_TEXT_.
* * * * * * * * *
Guyana Amazon Warriors
- Official logo of the Guyana Amazon Warriors (WCPL)

Personnel
- Captain: Chloe Tryon
- Coach: Shakera Selman

Team information
- Colours: Gold Green Red Black White
- Established: 2022
- Home ground: Providence Stadium
- Capacity: 20,000

History
- WCPL wins: 1 (2026)
- 6ixty wins: 0
- Official website: Guyana Amazon Warriors
| T20I kit |

= Guyana Amazon Warriors (WCPL) =

West Indian women's cricket team

The Guyana Amazon Warriors are a women's cricket team that compete in the Women's Caribbean Premier League and The 6ixty, representing Guyana. The formation of the team was announced in March 2022, aligned with the equivalent men's team, playing their first match in August 2022. The team is captained by Shemaine Campbelle.

==History==
On 14 March 2022, Cricket West Indies announced their intention to hold the first Women's Caribbean Premier League, to run alongside the men's tournament, which began in 2013. Guyana Amazon Warriors were one of three teams announced to be taking part in the tournament, aligned with one of the men's teams. The team's squad was announced on 16 June 2022, with Stafanie Taylor announced as captain of the team. The inaugural Women's Caribbean Premier League is scheduled to begin on 31 August 2022.

On 22 June 2022, it was announced that a T10 tournament would precede the Women's CPL, taking place from 24 to 28 August, known as The 6ixty and involving the three teams competing in the main tournament. The side finished bottom of the group in the inaugural edition of The 6ixty. They also finished bottom of the group in the inaugural Women's Caribbean Premier League.

They reached the final of the 2023 Women's Caribbean Premier League, but lost to Barbados Royals. After finishing third in 2024, the team would make the 2025 final only to lose once more to the Barbados Royals, who took their third consecutive title. 2026 season, in the final, Guyana Amazon Warriors defeated Trinbago Knight Riders by 2 wickets to win their maiden title.

==Current squad==
As per 2026 season.
* * * * * * * * *
Figure understanding tasks:
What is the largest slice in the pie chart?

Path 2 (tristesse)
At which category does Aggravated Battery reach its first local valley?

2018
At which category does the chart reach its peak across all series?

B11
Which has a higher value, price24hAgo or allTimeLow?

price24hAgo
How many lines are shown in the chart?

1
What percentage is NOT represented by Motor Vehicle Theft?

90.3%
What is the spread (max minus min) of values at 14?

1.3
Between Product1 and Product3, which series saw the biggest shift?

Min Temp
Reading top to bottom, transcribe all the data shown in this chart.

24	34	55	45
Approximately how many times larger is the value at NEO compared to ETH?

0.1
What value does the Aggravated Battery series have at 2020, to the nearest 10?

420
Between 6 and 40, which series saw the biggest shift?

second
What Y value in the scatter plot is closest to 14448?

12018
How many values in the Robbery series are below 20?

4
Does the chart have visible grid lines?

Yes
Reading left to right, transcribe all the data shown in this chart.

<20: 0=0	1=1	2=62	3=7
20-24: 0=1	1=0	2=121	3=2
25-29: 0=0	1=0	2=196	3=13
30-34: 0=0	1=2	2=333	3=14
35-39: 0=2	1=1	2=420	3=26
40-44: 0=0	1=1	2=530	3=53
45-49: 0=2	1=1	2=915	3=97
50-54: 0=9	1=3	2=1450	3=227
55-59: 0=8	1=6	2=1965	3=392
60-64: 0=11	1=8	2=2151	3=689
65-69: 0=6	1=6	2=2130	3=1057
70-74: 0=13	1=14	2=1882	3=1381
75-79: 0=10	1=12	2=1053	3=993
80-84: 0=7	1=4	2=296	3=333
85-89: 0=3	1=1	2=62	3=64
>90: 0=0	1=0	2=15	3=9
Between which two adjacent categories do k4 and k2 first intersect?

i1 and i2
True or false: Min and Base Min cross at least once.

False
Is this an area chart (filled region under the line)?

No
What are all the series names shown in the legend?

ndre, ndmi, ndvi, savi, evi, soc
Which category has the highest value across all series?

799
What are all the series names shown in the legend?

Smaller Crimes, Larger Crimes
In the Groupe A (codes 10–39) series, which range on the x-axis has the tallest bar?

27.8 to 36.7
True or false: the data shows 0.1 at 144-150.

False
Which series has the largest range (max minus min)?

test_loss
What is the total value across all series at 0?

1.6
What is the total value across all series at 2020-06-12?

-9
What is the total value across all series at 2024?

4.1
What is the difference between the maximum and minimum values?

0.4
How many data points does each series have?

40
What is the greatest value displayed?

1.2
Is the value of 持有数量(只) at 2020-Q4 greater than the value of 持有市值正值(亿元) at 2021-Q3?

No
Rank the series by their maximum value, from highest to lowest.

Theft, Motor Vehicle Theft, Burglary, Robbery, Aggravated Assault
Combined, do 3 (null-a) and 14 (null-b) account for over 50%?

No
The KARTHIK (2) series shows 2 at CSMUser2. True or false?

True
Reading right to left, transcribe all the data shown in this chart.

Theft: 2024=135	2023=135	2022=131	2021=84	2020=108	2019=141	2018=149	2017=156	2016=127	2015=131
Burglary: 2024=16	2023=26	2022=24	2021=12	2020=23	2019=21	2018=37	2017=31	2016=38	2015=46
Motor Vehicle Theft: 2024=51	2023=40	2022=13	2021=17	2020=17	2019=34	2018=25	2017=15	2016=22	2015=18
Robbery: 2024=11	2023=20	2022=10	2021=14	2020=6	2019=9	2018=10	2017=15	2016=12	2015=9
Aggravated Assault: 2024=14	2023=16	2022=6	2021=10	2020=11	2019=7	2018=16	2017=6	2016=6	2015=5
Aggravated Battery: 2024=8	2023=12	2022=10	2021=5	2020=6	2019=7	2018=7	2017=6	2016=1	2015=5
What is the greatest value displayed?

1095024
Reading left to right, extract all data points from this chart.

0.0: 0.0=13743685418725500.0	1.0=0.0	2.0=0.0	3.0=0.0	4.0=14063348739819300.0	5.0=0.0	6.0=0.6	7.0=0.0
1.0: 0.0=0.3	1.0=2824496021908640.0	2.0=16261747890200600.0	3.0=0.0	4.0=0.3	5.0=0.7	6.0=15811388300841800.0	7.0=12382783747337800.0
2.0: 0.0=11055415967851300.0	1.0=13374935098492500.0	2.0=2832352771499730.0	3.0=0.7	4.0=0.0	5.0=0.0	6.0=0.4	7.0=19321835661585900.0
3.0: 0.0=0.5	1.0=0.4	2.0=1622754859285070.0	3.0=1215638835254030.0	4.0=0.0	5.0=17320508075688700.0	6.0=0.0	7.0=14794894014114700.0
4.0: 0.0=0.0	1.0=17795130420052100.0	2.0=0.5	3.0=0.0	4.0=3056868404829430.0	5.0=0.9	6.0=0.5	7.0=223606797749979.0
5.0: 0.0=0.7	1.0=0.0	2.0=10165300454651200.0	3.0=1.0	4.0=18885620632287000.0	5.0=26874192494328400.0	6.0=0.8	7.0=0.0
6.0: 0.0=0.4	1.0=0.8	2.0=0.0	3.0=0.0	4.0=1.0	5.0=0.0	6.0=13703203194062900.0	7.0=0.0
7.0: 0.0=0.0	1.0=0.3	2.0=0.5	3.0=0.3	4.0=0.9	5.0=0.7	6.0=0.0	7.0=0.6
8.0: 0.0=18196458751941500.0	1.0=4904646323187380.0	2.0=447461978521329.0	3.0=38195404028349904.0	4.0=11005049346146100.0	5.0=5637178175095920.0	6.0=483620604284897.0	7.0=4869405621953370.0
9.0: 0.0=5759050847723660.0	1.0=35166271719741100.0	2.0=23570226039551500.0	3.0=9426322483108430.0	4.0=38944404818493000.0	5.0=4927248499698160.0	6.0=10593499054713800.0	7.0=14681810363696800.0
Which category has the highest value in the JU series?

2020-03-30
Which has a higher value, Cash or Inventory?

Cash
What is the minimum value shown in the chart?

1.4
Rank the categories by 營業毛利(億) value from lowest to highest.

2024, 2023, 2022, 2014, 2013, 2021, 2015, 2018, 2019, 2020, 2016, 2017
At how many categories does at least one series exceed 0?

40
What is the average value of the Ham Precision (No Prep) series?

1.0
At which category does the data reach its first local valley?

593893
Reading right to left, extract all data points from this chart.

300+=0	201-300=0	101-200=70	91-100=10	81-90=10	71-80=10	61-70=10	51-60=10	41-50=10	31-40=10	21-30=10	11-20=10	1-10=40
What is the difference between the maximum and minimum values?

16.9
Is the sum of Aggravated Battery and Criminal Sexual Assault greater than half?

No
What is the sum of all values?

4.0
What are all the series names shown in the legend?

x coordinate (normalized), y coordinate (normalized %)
* * * * * * * * *
_PROBLEM REQUIREMENTS_. From the Guyana Amazon Warriors article, reproduce the passage starting at "West Indian women's" and ending at "by Shemaine Campbelle.".

_YOUR RESPONSE_.
West Indian women's cricket team

The Guyana Amazon Warriors are a women's cricket team that compete in the Women's Caribbean Premier League and The 6ixty, representing Guyana. The formation of the team was announced in March 2022, aligned with the equivalent men's team, playing their first match in August 2022. The team is captained by Shemaine Campbelle.